Your objective
Copy every line of the listing below word for word, keeping its original order and line breaks.

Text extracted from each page
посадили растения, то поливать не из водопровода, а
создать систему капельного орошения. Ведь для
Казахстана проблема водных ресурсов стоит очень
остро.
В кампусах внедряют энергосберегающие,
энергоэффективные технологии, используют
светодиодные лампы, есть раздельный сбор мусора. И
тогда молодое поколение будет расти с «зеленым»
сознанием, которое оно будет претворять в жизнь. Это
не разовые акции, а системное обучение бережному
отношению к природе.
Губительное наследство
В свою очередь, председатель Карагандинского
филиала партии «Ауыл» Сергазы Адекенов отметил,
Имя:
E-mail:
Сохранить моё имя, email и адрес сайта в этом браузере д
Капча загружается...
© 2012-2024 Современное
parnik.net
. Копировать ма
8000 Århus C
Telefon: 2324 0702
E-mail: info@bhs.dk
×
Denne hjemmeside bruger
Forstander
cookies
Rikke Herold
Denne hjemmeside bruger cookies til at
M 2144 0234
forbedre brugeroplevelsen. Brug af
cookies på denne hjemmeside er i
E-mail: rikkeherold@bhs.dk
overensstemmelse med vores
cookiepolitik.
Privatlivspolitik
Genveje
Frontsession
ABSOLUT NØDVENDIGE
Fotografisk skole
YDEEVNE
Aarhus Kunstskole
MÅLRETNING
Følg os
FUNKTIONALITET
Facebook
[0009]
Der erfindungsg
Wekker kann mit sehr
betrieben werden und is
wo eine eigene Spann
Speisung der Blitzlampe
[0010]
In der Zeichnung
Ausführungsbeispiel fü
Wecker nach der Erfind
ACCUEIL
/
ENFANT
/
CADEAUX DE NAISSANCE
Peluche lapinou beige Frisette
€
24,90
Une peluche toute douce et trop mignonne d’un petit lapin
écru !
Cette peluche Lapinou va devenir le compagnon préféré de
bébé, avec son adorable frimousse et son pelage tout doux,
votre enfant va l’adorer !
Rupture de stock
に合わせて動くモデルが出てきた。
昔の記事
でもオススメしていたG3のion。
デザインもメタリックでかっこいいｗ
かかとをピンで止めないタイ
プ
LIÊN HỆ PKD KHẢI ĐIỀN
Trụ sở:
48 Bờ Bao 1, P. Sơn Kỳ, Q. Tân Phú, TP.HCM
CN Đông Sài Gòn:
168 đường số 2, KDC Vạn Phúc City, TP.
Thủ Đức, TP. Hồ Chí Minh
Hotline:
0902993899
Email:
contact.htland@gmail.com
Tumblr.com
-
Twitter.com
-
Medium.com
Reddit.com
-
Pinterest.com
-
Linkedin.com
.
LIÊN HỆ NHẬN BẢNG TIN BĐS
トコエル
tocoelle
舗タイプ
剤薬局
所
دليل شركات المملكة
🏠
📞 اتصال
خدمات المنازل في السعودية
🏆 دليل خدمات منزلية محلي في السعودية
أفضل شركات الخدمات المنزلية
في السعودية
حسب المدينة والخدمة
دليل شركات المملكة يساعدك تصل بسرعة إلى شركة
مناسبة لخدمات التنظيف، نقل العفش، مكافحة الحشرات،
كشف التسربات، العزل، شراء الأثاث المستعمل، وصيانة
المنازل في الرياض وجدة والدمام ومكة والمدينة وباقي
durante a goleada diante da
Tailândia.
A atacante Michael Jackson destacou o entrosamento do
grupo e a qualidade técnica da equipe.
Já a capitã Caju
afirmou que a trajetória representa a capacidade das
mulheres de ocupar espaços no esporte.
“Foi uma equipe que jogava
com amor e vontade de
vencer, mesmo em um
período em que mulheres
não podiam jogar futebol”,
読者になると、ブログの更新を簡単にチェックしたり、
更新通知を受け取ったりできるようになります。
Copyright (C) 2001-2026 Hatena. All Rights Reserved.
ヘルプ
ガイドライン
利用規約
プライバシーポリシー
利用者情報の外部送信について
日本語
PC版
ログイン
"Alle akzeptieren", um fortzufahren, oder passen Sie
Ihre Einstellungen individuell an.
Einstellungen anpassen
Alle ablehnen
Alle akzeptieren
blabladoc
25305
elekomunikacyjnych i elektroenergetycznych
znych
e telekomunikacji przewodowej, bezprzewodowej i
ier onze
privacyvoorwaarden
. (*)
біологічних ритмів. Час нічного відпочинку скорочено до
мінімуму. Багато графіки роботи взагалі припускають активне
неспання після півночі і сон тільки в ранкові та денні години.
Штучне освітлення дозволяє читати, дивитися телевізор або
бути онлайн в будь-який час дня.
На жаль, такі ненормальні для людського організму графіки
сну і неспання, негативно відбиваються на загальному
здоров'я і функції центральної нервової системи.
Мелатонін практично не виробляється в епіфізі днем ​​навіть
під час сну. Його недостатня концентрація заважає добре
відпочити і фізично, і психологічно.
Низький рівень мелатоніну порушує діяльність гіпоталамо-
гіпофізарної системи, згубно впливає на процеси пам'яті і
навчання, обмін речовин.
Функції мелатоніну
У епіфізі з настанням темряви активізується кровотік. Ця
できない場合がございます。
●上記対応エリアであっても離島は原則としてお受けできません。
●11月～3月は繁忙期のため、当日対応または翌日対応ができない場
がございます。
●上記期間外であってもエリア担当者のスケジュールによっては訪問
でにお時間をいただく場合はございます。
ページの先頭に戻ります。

Result of the exercise
посадили растения, то поливать не из водопровода, а
создать систему капельного орошения. Ведь для
Казахстана проблема водных ресурсов стоит очень
остро.
В кампусах внедряют энергосберегающие,
энергоэффективные технологии, используют
светодиодные лампы, есть раздельный сбор мусора. И
тогда молодое поколение будет расти с «зеленым»
сознанием, которое оно будет претворять в жизнь. Это
не разовые акции, а системное обучение бережному
отношению к природе.
Губительное наследство
В свою очередь, председатель Карагандинского
филиала партии «Ауыл» Сергазы Адекенов отметил,
Имя:
E-mail:
Сохранить моё имя, email и адрес сайта в этом браузере д
Капча загружается...
© 2012-2024 Современное
parnik.net
. Копировать ма
8000 Århus C
Telefon: 2324 0702
E-mail: info@bhs.dk
×
Denne hjemmeside bruger
Forstander
cookies
Rikke Herold
Denne hjemmeside bruger cookies til at
M 2144 0234
forbedre brugeroplevelsen. Brug af
cookies på denne hjemmeside er i
E-mail: rikkeherold@bhs.dk
overensstemmelse med vores
cookiepolitik.
Privatlivspolitik
Genveje
Frontsession
ABSOLUT NØDVENDIGE
Fotografisk skole
YDEEVNE
Aarhus Kunstskole
MÅLRETNING
Følg os
FUNKTIONALITET
Facebook
[0009]
Der erfindungsg
Wekker kann mit sehr
betrieben werden und is
wo eine eigene Spann
Speisung der Blitzlampe
[0010]
In der Zeichnung
Ausführungsbeispiel fü
Wecker nach der Erfind
ACCUEIL
/
ENFANT
/
CADEAUX DE NAISSANCE
Peluche lapinou beige Frisette
€
24,90
Une peluche toute douce et trop mignonne d’un petit lapin
écru !
Cette peluche Lapinou va devenir le compagnon préféré de
bébé, avec son adorable frimousse et son pelage tout doux,
votre enfant va l’adorer !
Rupture de stock
に合わせて動くモデルが出てきた。
昔の記事
でもオススメしていたG3のion。
デザインもメタリックでかっこいいｗ
かかとをピンで止めないタイ
プ
LIÊN HỆ PKD KHẢI ĐIỀN
Trụ sở:
48 Bờ Bao 1, P. Sơn Kỳ, Q. Tân Phú, TP.HCM
CN Đông Sài Gòn:
168 đường số 2, KDC Vạn Phúc City, TP.
Thủ Đức, TP. Hồ Chí Minh
Hotline:
0902993899
Email:
contact.htland@gmail.com
Tumblr.com
-
Twitter.com
-
Medium.com
Reddit.com
-
Pinterest.com
-
Linkedin.com
.
LIÊN HỆ NHẬN BẢNG TIN BĐS
トコエル
tocoelle
舗タイプ
剤薬局
所
دليل شركات المملكة
🏠
📞 اتصال
خدمات المنازل في السعودية
🏆 دليل خدمات منزلية محلي في السعودية
أفضل شركات الخدمات المنزلية
في السعودية
حسب المدينة والخدمة
دليل شركات المملكة يساعدك تصل بسرعة إلى شركة
مناسبة لخدمات التنظيف، نقل العفش، مكافحة الحشرات،
كشف التسربات، العزل، شراء الأثاث المستعمل، وصيانة
المنازل في الرياض وجدة والدمام ومكة والمدينة وباقي
durante a goleada diante da
Tailândia.
A atacante Michael Jackson destacou o entrosamento do
grupo e a qualidade técnica da equipe.
Já a capitã Caju
afirmou que a trajetória representa a capacidade das
mulheres de ocupar espaços no esporte.
“Foi uma equipe que jogava
com amor e vontade de
vencer, mesmo em um
período em que mulheres
não podiam jogar futebol”,
読者になると、ブログの更新を簡単にチェックしたり、
更新通知を受け取ったりできるようになります。
Copyright (C) 2001-2026 Hatena. All Rights Reserved.
ヘルプ
ガイドライン
利用規約
プライバシーポリシー
利用者情報の外部送信について
日本語
PC版
ログイン
"Alle akzeptieren", um fortzufahren, oder passen Sie
Ihre Einstellungen individuell an.
Einstellungen anpassen
Alle ablehnen
Alle akzeptieren
blabladoc
25305
elekomunikacyjnych i elektroenergetycznych
znych
e telekomunikacji przewodowej, bezprzewodowej i
ier onze
privacyvoorwaarden
. (*)
біологічних ритмів. Час нічного відпочинку скорочено до
мінімуму. Багато графіки роботи взагалі припускають активне
неспання після півночі і сон тільки в ранкові та денні години.
Штучне освітлення дозволяє читати, дивитися телевізор або
бути онлайн в будь-який час дня.
На жаль, такі ненормальні для людського організму графіки
сну і неспання, негативно відбиваються на загальному
здоров'я і функції центральної нервової системи.
Мелатонін практично не виробляється в епіфізі днем ​​навіть
під час сну. Його недостатня концентрація заважає добре
відпочити і фізично, і психологічно.
Низький рівень мелатоніну порушує діяльність гіпоталамо-
гіпофізарної системи, згубно впливає на процеси пам'яті і
навчання, обмін речовин.
Функції мелатоніну
У епіфізі з настанням темряви активізується кровотік. Ця
できない場合がございます。
●上記対応エリアであっても離島は原則としてお受けできません。
●11月～3月は繁忙期のため、当日対応または翌日対応ができない場
がございます。
●上記期間外であってもエリア担当者のスケジュールによっては訪問
でにお時間をいただく場合はございます。
ページの先頭に戻ります。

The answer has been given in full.